> [Goal of the exercise]: In the lines below, look for "only". Copy each line where it appears.

> [Provided material]:
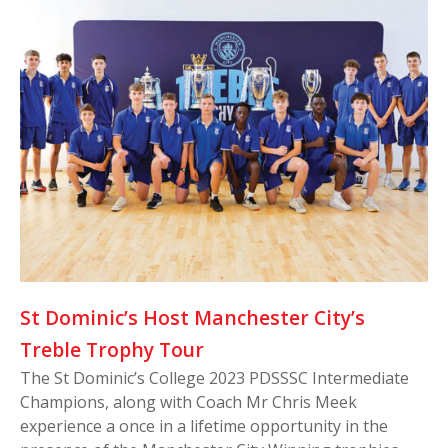
St Dominic’s Host Manchester City’s
Treble Trophy Tour
The St Dominic’s College 2023 PDSSSC Intermediate
Champions, along with Coach Mr Chris Meek
experience a once in a lifetime opportunity in the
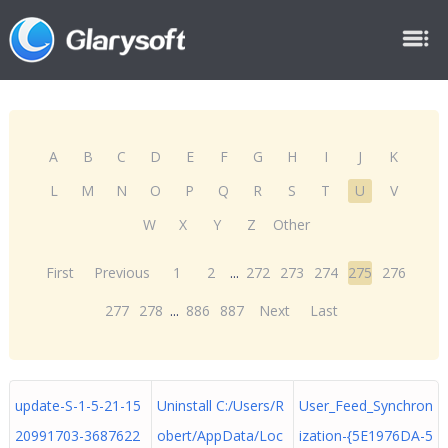
A
B
C
D
E
F
G
H
I
J
K
L
M
N
O
P
Q
R
S
T
U
V
W
X
Y
Z
Other
First
Previous
1
2
...
272
273
274
275
276
277
278
...
886
887
Next
Last
update-S-1-5-21-15
Uninstall C:/Users/R
User_Feed_Synchron
20991703-3687622
obert/AppData/Loc
ization-{5E1976DA-5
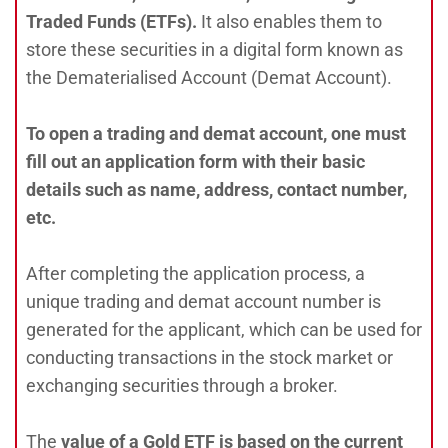
Traded Funds (ETFs).
It also enables them to
store these securities in a digital form known as
the Dematerialised Account (Demat Account).
To open a trading and demat account, one must
fill out an application form with their basic
details such as name, address, contact number,
etc.
After completing the application process, a
unique trading and demat account number is
generated for the applicant, which can be used for
conducting transactions in the stock market or
exchanging securities through a broker.
The
value of a Gold ETF is based on the current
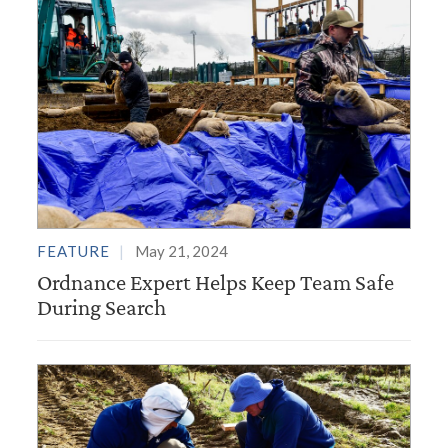
FEATURE
May 21, 2024
Ordnance Expert Helps Keep Team Safe
During Search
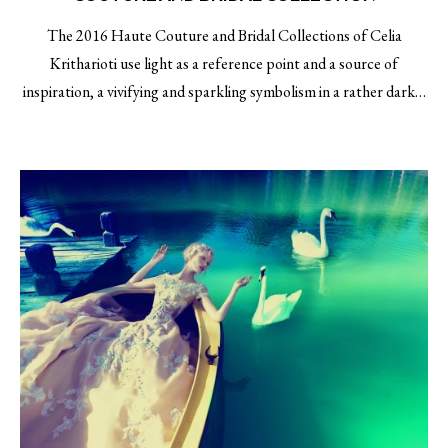
The 2016 Haute Couture and Bridal Collections of Celia
Kritharioti use light as a reference point and a source of
inspiration, a vivifying and sparkling symbolism in a rather dark…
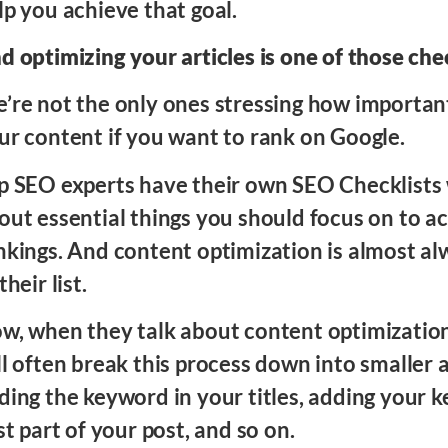
lp you achieve that goal.
d optimizing your articles is one of those ch
’re not the only ones stressing how important 
ur content if you want to rank on Google.
p SEO experts have their own SEO Checklists 
out essential things you should focus on to a
nkings. And content optimization is almost al
their list.
w, when they talk about content optimizatio
ll often break this process down into smaller a
ding the keyword in your titles, adding your 
rst part of your post, and so on.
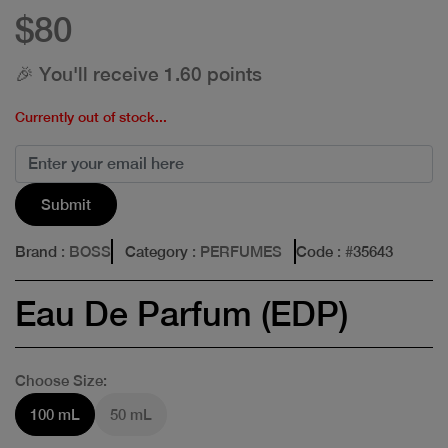
$80
🎉 You'll receive 1.60 points
Currently out of stock...
Submit
Brand
: BOSS
Category
: PERFUMES
Code
: #
35643
Eau De Parfum (EDP)
Choose Size:
100 mL
50 mL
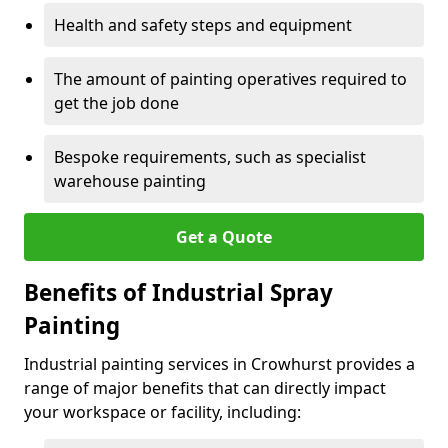
Health and safety steps and equipment
The amount of painting operatives required to
get the job done
Bespoke requirements, such as specialist
warehouse painting
Get a Quote
Benefits of Industrial Spray
Painting
Industrial painting services in Crowhurst provides a
range of major benefits that can directly impact
your workspace or facility, including:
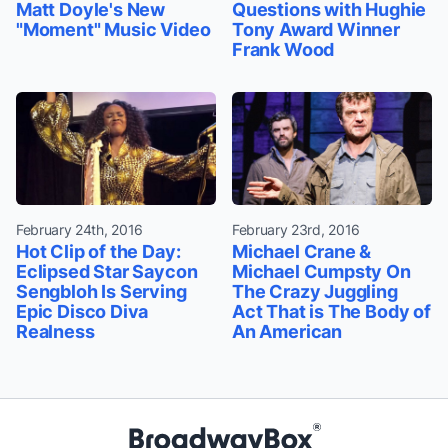
Matt Doyle's New
Questions with Hughie
"Moment" Music Video
Tony Award Winner
Frank Wood
February 24th, 2016
February 23rd, 2016
Hot Clip of the Day:
Michael Crane &
Eclipsed Star Saycon
Michael Cumpsty On
Sengbloh Is Serving
The Crazy Juggling
Epic Disco Diva
Act That is The Body of
Realness
An American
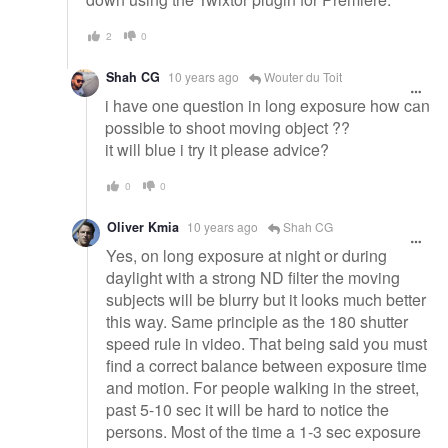
2
0
Shah CG
10 years ago
Wouter du Toit
i have one question in long exposure how can
possible to shoot moving object ??
it will blue i try it please advice?
0
0
Oliver Kmia
10 years ago
Shah CG
Yes, on long exposure at night or during
daylight with a strong ND filter the moving
subjects will be blurry but it looks much better
this way. Same principle as the 180 shutter
speed rule in video. That being said you must
find a correct balance between exposure time
and motion. For people walking in the street,
past 5-10 sec it will be hard to notice the
persons. Most of the time a 1-3 sec exposure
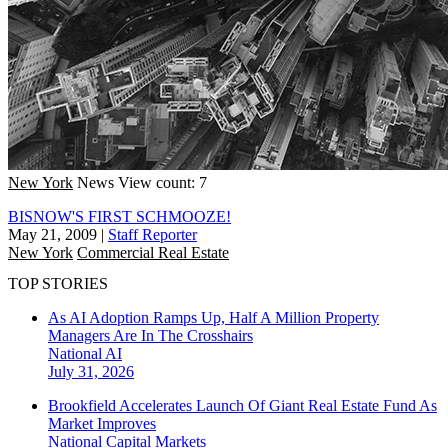
New York
News
View count: 7
BISNOW'S FIRST SCHMOOZE!
May 21, 2009
|
Staff Reporter
New York
Commercial Real Estate
TOP STORIES
As AI Adoption Ramps Up, Half A Million Property
Managers Are In The Crosshairs
National
AI
July 31, 2026
Brookfield Accelerates Launch Of Giant Real Estate Fund As
Market Improves
National
Capital Markets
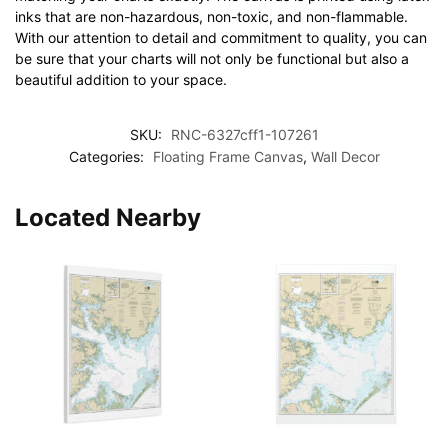
inks that are non-hazardous, non-toxic, and non-flammable.
With our attention to detail and commitment to quality, you can
be sure that your charts will not only be functional but also a
beautiful addition to your space.
SKU:
RNC-6327cff1-107261
Categories:
Floating Frame Canvas
,
Wall Decor
Located Nearby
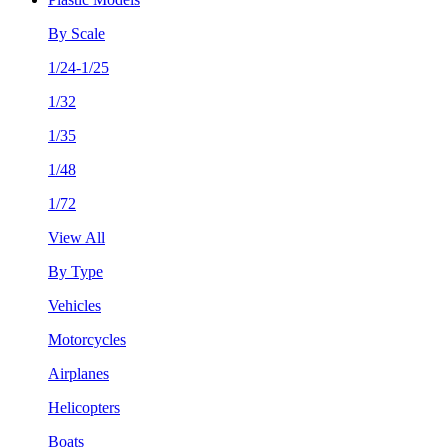
By Scale
1/24-1/25
1/32
1/35
1/48
1/72
View All
By Type
Vehicles
Motorcycles
Airplanes
Helicopters
Boats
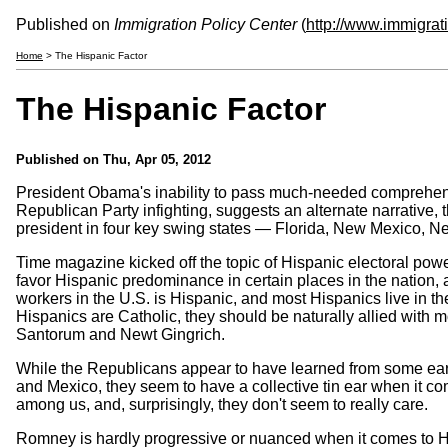
Published on
Immigration Policy Center
(
http://www.immigrat
Home
> The Hispanic Factor
The Hispanic Factor
Published on
Thu, Apr 05, 2012
President Obama's inability to pass much-needed comprehens
Republican Party infighting, suggests an alternate narrative, t
president in four key swing states — Florida, New Mexico, N
Time magazine kicked off the topic of Hispanic electoral powe
favor Hispanic predominance in certain places in the nation, a
workers in the U.S. is Hispanic, and most Hispanics live in th
Hispanics are Catholic, they should be naturally allied with m
Santorum and Newt Gingrich.
While the Republicans appear to have learned from some earl
and Mexico, they seem to have a collective tin ear when it co
among us, and, surprisingly, they don't seem to really care.
Romney is hardly progressive or nuanced when it comes to Hi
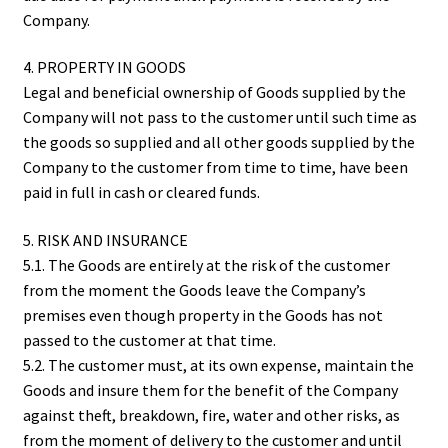
Company.
4. PROPERTY IN GOODS
Legal and beneficial ownership of Goods supplied by the
Company will not pass to the customer until such time as
the goods so supplied and all other goods supplied by the
Company to the customer from time to time, have been
paid in full in cash or cleared funds.
5. RISK AND INSURANCE
5.1. The Goods are entirely at the risk of the customer
from the moment the Goods leave the Company’s
premises even though property in the Goods has not
passed to the customer at that time.
5.2. The customer must, at its own expense, maintain the
Goods and insure them for the benefit of the Company
against theft, breakdown, fire, water and other risks, as
from the moment of delivery to the customer and until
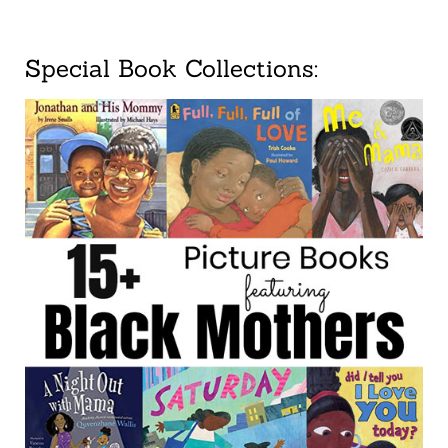
Special Book Collections:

> [Solution to this problem]:
’re not the only ones stressing how important 
be sure that your charts will not only be functional but also a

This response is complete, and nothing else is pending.